FCM members may be interested in a new newly published edition of this book:

“Nature-loving Elizabeth filled her days with outings; but her daily pursuit of London’s musical, liturgical and social experiences makes her portrait of divided Depression-era Britain compelling.”

Excerpt from review by Graeme Kay, ‘Choir & Organ Magazine’

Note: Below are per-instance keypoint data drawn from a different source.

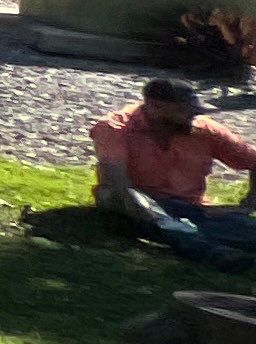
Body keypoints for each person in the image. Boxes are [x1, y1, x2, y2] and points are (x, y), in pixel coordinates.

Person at [87, 76, 256, 266]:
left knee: (242, 229)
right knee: (133, 204)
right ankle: (211, 251)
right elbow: (117, 184)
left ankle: (201, 238)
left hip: (193, 209)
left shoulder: (205, 130)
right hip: (134, 205)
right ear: (155, 107)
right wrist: (152, 213)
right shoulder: (115, 128)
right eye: (184, 110)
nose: (193, 116)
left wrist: (249, 205)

In 1933, celebrated Australian organist and choir manager Elizabeth Campbell returned to England as part of the Royal College of Music’s Jubilee celebrations. In 1927, she had studied the organ and conducting under the expert guidance of close friend and mentor Dr Henry Ley, gaining exceptional marks and giving recitals at Glyndebourne and elsewhere. During her year’s return from May 1933-July 1934 she keeps a daily diary, painting a unique portrait of London and England’s people, towns and countryside. And when not dashing around her beloved Wren city churches and seemingly the rest of England (including the Three Choirs Festival in the company of Sir Walter Alcock, George Bernard Shaw and Dr John Masefield), she is rehearsing ‘Elijah’ with the Albert Hall choir under Sir Henry Wood and Sir Thomas Beecham, offering interesting insights into their personalities – as she does with everyone she meets. Then, in January 1934, an honour beyond her belief, when she is invited to become the first person to broadcast live to the world on the BBC’s new Compton organ, a nerve-racking experience humorously described but consummately handled. This just a week after being presented at Court to the King & Queen, whom she adores.